AVC: Let’s talk about the big guest stars, who were all dads: Peter Gallagher as Liz’s and Josh’s father, and Richard Kind as the All Father. What made you think to cast Kind as God?

SR: I love Richard Kind. I think he’s one of the funniest people on the planet. I worked a little bit on Inside Out, and I remember hearing some Richard Kind performances and laughing so hard at his capacity to play wounded, you know? He’s so believable and lovable when he’s hurt, and when Dan Mirk turned in his script to me, the humor of that scene was so much about God’s woundedness and insecurity, and I thought Richard Kind would nail it, and everyone was just so excited to work with him. He was a Chicago Second City guy, so our producer, Mike O’Brien, had a lot of fun reminiscing with him about Chicago. They’re obviously from very different eras, but it was fun listening to them tell Second City stories.

AVC: It didn’t lose anything to shift away from the title—Man Seeking Woman—but with the finale, we do get a wedding, so presumably the search is over. There’s a great moment where Josh and Lucy hesitate to tackle their first challenge as a couple, and their parents basically tell them that they’re ready for anything now. So it’s certainly set up to continue, but my question right now is whether that will happen.

SR: It is the end of one story for Josh and Lucy, but it’s also the beginning of a lot of other stories. I’ve been married for a couple of years now, and although your wedding’s a pretty heavy experience and full of a lot of visceral moments, it’s not the last big thing that happens to a couple. There’s other stuff that comes up that, if anything, is ever-higher stakes. But also, I think the show isn’t just Josh and Lucy’s. I think season three was very much focused on Josh and Lucy, but I thought our Mike and Liz episodes were just as exciting to work on as the Josh and Lucy episodes. So I’m interested in exploring their lives a little bit more, as well as the lives of some of our other very compelling supporting characters. I think there’s a lot of fun to be had. And I think a lot more places to explore. Without getting too specific, I think one thing we’ve proven with our show is that we can change our protagonist and still keep the boat afloat. So, I would say if there’s more Man Seeking Woman, look out for more perspectives on dating and on love.

■ **Entries shown**:
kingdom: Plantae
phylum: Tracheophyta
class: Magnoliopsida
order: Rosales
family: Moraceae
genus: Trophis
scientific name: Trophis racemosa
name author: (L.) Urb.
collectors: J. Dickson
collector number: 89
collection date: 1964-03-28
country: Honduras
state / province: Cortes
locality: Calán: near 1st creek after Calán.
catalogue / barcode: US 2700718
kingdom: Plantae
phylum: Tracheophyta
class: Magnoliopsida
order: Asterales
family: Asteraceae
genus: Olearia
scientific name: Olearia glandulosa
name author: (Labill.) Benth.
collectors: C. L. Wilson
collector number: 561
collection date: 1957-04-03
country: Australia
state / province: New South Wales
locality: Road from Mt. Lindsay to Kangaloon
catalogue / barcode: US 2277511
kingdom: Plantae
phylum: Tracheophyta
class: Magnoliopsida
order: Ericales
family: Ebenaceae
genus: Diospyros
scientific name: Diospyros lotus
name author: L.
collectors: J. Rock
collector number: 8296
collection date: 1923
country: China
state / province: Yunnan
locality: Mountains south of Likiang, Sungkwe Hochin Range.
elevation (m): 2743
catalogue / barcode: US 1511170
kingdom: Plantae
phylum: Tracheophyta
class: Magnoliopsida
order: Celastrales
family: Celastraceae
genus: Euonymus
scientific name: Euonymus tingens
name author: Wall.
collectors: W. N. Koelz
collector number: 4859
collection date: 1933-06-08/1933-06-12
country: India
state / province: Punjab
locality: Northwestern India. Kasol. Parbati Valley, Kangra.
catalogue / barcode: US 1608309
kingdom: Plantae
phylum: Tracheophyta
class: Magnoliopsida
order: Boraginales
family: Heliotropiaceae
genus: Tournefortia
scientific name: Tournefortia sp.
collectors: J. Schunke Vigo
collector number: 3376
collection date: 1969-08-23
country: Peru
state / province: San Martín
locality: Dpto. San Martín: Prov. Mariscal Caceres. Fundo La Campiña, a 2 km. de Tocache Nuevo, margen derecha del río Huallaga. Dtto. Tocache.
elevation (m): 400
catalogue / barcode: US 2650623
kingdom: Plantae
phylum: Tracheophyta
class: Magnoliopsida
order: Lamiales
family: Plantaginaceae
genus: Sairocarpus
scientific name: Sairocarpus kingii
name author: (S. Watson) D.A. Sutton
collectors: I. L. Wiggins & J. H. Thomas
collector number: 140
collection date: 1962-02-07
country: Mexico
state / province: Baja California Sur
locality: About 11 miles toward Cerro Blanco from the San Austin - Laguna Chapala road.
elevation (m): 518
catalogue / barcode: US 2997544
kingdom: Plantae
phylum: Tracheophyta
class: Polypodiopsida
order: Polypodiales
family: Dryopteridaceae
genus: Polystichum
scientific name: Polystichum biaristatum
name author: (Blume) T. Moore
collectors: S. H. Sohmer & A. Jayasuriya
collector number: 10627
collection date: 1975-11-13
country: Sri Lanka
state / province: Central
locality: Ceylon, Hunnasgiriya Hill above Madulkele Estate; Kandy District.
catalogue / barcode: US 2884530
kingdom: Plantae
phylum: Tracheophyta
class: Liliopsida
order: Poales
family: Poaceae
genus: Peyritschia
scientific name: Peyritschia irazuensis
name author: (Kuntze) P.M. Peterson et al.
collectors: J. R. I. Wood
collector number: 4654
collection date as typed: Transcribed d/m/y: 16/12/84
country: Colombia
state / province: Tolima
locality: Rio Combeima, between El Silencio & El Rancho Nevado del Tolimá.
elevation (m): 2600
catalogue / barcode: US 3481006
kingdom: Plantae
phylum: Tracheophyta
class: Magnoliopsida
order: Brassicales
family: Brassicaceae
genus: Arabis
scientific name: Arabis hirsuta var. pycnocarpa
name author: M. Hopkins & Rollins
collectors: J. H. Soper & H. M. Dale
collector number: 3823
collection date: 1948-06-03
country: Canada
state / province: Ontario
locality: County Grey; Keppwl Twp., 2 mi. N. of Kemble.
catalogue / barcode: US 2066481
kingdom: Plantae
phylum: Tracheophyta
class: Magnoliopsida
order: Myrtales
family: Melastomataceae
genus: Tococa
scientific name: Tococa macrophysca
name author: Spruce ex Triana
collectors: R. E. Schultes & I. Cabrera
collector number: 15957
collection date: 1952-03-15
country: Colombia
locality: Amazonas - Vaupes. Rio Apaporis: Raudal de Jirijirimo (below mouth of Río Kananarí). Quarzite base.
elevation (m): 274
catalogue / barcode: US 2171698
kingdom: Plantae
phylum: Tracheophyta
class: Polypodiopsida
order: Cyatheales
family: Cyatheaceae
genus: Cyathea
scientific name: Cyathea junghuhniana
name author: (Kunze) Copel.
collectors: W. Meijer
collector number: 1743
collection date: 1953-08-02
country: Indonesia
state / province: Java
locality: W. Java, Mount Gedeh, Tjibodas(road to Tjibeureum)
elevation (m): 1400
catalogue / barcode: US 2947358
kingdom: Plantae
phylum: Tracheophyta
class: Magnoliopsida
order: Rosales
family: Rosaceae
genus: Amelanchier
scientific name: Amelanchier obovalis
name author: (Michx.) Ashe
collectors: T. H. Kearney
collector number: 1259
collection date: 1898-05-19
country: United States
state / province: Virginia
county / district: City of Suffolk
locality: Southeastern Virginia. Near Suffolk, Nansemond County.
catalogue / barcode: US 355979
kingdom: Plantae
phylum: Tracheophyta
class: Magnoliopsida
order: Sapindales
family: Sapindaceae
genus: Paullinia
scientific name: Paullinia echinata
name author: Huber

■ **What you have to do**: Copy the whole Man Seeking Woman interview excerpt above word for word.

■ **Solution below**:
AVC: Let’s talk about the big guest stars, who were all dads: Peter Gallagher as Liz’s and Josh’s father, and Richard Kind as the All Father. What made you think to cast Kind as God?

SR: I love Richard Kind. I think he’s one of the funniest people on the planet. I worked a little bit on Inside Out, and I remember hearing some Richard Kind performances and laughing so hard at his capacity to play wounded, you know? He’s so believable and lovable when he’s hurt, and when Dan Mirk turned in his script to me, the humor of that scene was so much about God’s woundedness and insecurity, and I thought Richard Kind would nail it, and everyone was just so excited to work with him. He was a Chicago Second City guy, so our producer, Mike O’Brien, had a lot of fun reminiscing with him about Chicago. They’re obviously from very different eras, but it was fun listening to them tell Second City stories.

AVC: It didn’t lose anything to shift away from the title—Man Seeking Woman—but with the finale, we do get a wedding, so presumably the search is over. There’s a great moment where Josh and Lucy hesitate to tackle their first challenge as a couple, and their parents basically tell them that they’re ready for anything now. So it’s certainly set up to continue, but my question right now is whether that will happen.

SR: It is the end of one story for Josh and Lucy, but it’s also the beginning of a lot of other stories. I’ve been married for a couple of years now, and although your wedding’s a pretty heavy experience and full of a lot of visceral moments, it’s not the last big thing that happens to a couple. There’s other stuff that comes up that, if anything, is ever-higher stakes. But also, I think the show isn’t just Josh and Lucy’s. I think season three was very much focused on Josh and Lucy, but I thought our Mike and Liz episodes were just as exciting to work on as the Josh and Lucy episodes. So I’m interested in exploring their lives a little bit more, as well as the lives of some of our other very compelling supporting characters. I think there’s a lot of fun to be had. And I think a lot more places to explore. Without getting too specific, I think one thing we’ve proven with our show is that we can change our protagonist and still keep the boat afloat. So, I would say if there’s more Man Seeking Woman, look out for more perspectives on dating and on love.